Some consumer groups have suggested that the annual limits on the patients’ out-of-pocket spending maximums will be too high, and that recent guidance from HHS allowing a separate $1,000 out-of-pocket maximum when a stand-alone dental plan is selected should be lowered.
Consumer groups focusing here on the addition of the stand-alone $1,000 to the existing limits on qualified health plans that already include dental are missing two key points: first, that pediatric essential health benefits sold by stand-alone dental plans sold both on and off exchanges offer substantial reductions in a child’s total out-of-pocket expense; and second, that any lowering of the “reasonable amount” for the out-of-pocket maximum determined by HHS results in a major takeaway of dental coverage for 96 percent of the child population covered.
The issue comes up because the Patient Protection and Affordable Care Act (PPACA) makes pediatric oral health benefits part of the “essential health benefits” (EHB) package that any individual or small-group plan sold through a PPACA exchange must cover.
The affordable care act explicitly authorizes issuers of the medical plans sold through an exchange — the “qualified health plans” (QHPs) — to leave out dental benefits if exchange users can purchase a tand-alone dental plan approved to be on an exchange.
For a QHP, the maximum out-of-pocket spending limit — the largest amount of cash that a member could be asked to spend on deductibles, co-payments and coinsurance for in-network EHB services — can be as high as $6,400 for an individual and up to $12,800 for a family.
Ssme exchange policymakers are debating whether to force the separate out-of-pocket maximum below $1,000, as doing so does not have a significant impact on premium.
Here’s what’s being missed: When consumer groups say a dental out-of-pocket spending limit of $1,000 would be unaffordable, they are losing sight of the increased value that a significantly lower separate out-of-pocket spending limit for dental care will afford consumers.
First, consumers who choose stand-alone dental plans will receive 100 percent coverage for all of their dental expenses after just $1,000, instead of having to wait to reach an out-of-pocket maximum of up to $6,400 when they buy a QHP with embedded dental benefits.
Second, federal guidance requires insurers selling stand-alone dental plans through an exchange to design the plans in such a way that they cover either 70 percent or 85 percent of the “actuarial value” of the pediatric dental essential benefits.

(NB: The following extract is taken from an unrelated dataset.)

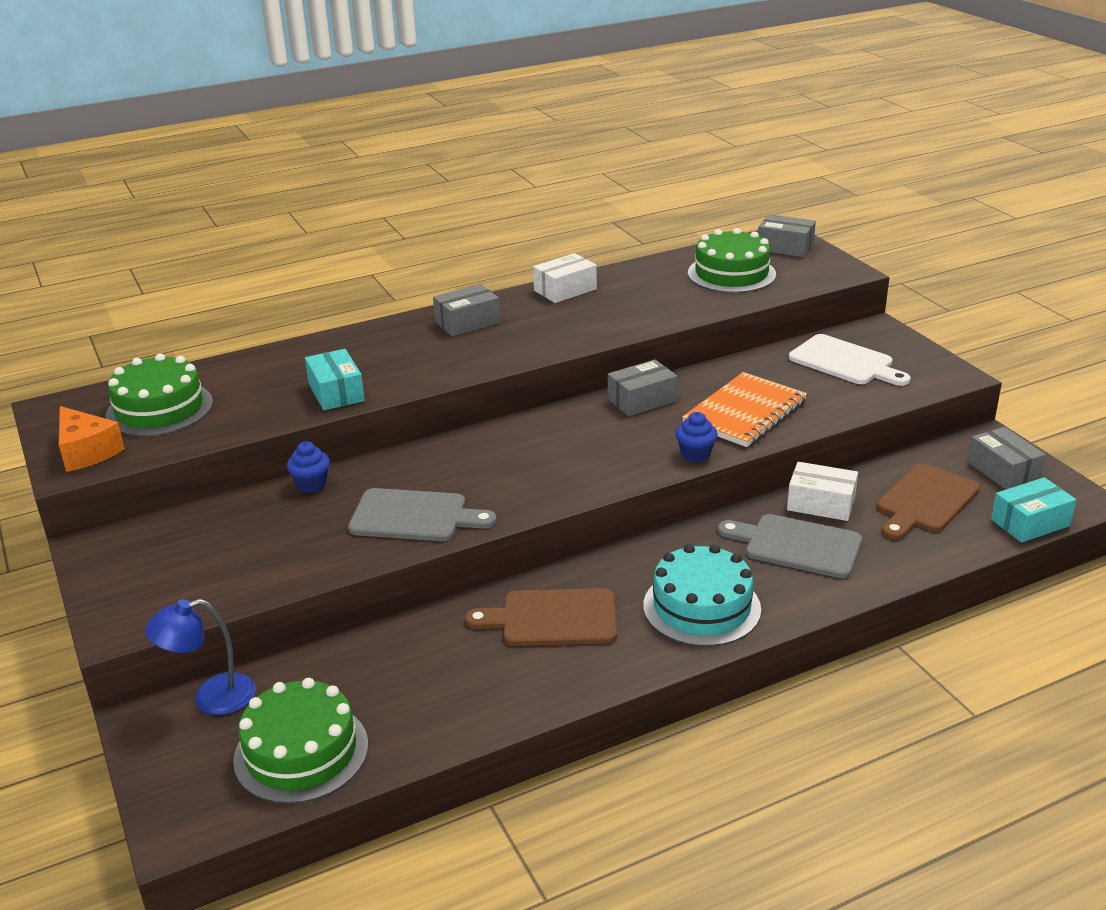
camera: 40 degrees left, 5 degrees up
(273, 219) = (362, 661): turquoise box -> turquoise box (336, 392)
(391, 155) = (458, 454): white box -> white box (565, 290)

Because of that actuarial value requirement, any lowering of the dental out-of-pocket maximum will mean that coverage levels need to be reduced for about more than 96 percent of the children in the covered population. That substantial majority of children will have to pay higher deductibles and copayments for preventive care and services, because there is no other way to lower the actuarial value of these products once the out-of-pocket maximum is lowered to be more easily reached.
Finally, the consumer groups should note that without the stand-alone dental option, the QHP deductible for combined medical and dental care could be as high as $2,000 per person, and $4,000 per family. Most children in such plans, with typical low utilization of medical services, could wind up paying for all of their dental care needs with no coverage at all, even though they are “insured.”
For all these reasons, the real consumer goals of keeping costs down and maximizing dental coverage for children is realized in the current HHS guidance exactly as it stands.